Shell a développé une approche similaire en acquérant à son tour un épais réseau de bornes de recharge pour véhicules électrique implantée en Europe. L’élan vers les énergies propres signifie-t-il un abandon implicite du pétrole ? Les spécialistes des hydrocarbures tablent sur vingt ou trente ans de survie de l’or noir. Les géants en seraient affectés certes, disent-ils.
Mais les mêmes s’empressent d’ajouter qu’à cette ultime échéance, qu’aucun parmi les plus grands ne serait pris de court, à l’image des compagnies américaines Exxon et de Chevron, qui misent sur les biocarburants.
Il en est de même de l’italien Eni devenu à son tour spécialiste d’électricité renouvelable et très orienté dans la diversification avec les énergies vertes comme ossature. Une fois posés les grands principes identitaires, les grands compagnies s’organisent pour « affronter » les nouvelles réalités tout en prêtant une oreille attentive aux humeurs des opinions et aux échos des adeptes de la sobriété écologique.
De ce fait, les énergies vertes ont le vent en poupe. Alors quid du pétrole, principalement en Afrique ? Quelle lecture de la conjoncture avoir avec ce virage ? Quel modèle économique s’offre à nous, futurs producteurs d’énergie fossile ? Quelle réponse formuler devant cette levée de bouclier au détriment de l’or noir ?
Tous les pays pétroliers de la façade atlantique s’inquiètent de la convergence des majors à plébisciter la transition énergétique sur laquelle ils n’ont pas prise. De la Mauritanie à Madagascar en passant par le Congo, le Gabon, le Sénégal, le Mozambique ou l’Angola, il n’y a pas de cohésion, pas même de cohérence pour unifier la position africaine et songer à défendre une cause commune.
Or cette absence de consensus fragilise l’Afrique en dépit des richesses qu’elle détient. Le piège risque de se refermer à nouveau sur les matières premières africaines si le continent rate l’occasion de « parler d’une voix » pour arracher des concessions à de grands groupes qui ne comprennent que le langage des rapports de forces.
En les frappant au portefeuille tout en misant sur les énergies de demain sans toutefois renoncer aux hydrocarbures, l’Afrique s’offre une chance rare de peser sur les négociations tout en envisageant le futur avec une certaine sérénité que ne permettrait la course irréfléchie aux gains faciles.
Les oscillations actuelles de l’Arabie Saoudite et les agitations observables dans le pourtour du golfe persique participent d’une stratégie de repositionnement devant des écosystèmes « sans héros pédagogues » pour les sauver de l’inéluctable fatalité.

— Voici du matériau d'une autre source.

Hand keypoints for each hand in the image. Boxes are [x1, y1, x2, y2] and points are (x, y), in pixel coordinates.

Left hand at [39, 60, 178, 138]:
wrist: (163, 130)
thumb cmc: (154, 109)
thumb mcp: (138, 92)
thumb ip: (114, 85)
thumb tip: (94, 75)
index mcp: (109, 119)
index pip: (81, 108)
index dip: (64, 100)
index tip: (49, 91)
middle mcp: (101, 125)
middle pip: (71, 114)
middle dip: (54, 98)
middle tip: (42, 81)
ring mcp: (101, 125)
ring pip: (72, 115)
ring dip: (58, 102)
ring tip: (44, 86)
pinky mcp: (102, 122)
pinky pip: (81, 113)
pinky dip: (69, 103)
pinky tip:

Seule une façon nouvelle de vivre articulée à une exploitation « raisonnée » des ressources rétablirait les grands équilibres malmenés par l’appétit insatiable de gains entre géants des hydrocarbures. Trop d’alibis subsistent encore.
Certains producteurs évoquent le rôle éminent du pétrole dans la trajectoire industrielle des pays développés pour s’offusquer de ce tardif réveil à propos des énergies renouvelables.
D’autres en revanche pointent l’index sur l’égoïsme des nations prospères pour justifier leur empressement à tourner la page du pétrole dans l’ultime but de maintenir les écarts de progrès. En d’autres termes, le long terme ne s’apprécie par les mêmes termes et de la même façon sur notre planète terre.
Des régions entières se hâtent de domestiquer les évolutions surtout technologiques, d’autres apprivoisent lentement la Nature qui appartient, selon eux, à tous les vivants, donc pas exclusivement à l’homme, fut-il doué de raison. Ont-ils le droit de donner des leçons s’ils ne sont pas des modèles d’exemplarité ?
Le pillage des ressources ne s’oublie pas. A cela s’ajoute aujourd’hui la montée en puissance des « gardiens des temples », des vigies, des veilleurs, des opinions de plus en plus éclairées, des contrepouvoirs, des Parlements, des lanceurs d’alertes, des médias et des partenaires multilatéraux moins complaisants et de plus en plus regardants.
Après tout, les ressources appartiennent au… peuple, dixit la Constitution.